We focus our efforts on three simple initiatives:
- Make data processing more powerful
- Make data processing more simple
- Make data processing 100x faster than before
As a data mashing platform, the first key initiative is to combine the power and simplicity of Apache Pig on Apache Spark, making existing ETL pipelines 100x faster than before. We do that via a unique mix of our operator toolkit, called DataDoctor, and Spark.
DataDoctor is a high-level operator DSL on top of Spark. It has frameworks for no-symmetrical joins, sorting, grouping, and embedding native Spark functions. It hides a lot of complexity and makes it simple to implement data operators used in applications like Pig and Apache Hive on Spark.
For the uninitiated, Spark is open source Big Data infrastructure that enables distributed fault-tolerant in-memory computation.
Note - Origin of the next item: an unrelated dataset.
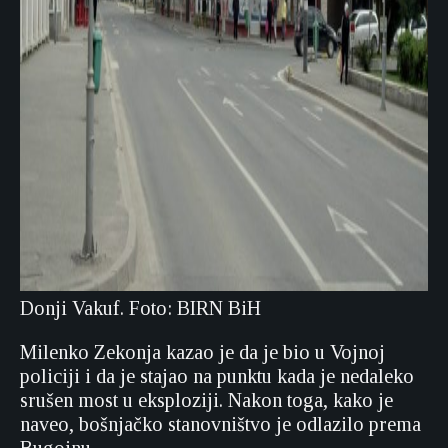
Donji Vakuf. Foto: BIRN BiH
Milenko Zekonja kazao je da je bio u Vojnoj
policiji i da je stajao na punktu kada je nedaleko
srušen most u eksploziji. Nakon toga, kako je
naveo, bošnjačko stanovništvo je odlazilo prema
As the kernel for the distributed computation, it empowers developers to write testable, readable, and powerful Big Data applications in a number of languages including Python, Java, and Scala.
Introduction to and how to get started using Spork (Pig-on-Spark).
I know, more proof that Phil Karton was correct in saying:
There are only two hard things in Computer Science: cache invalidation and naming things.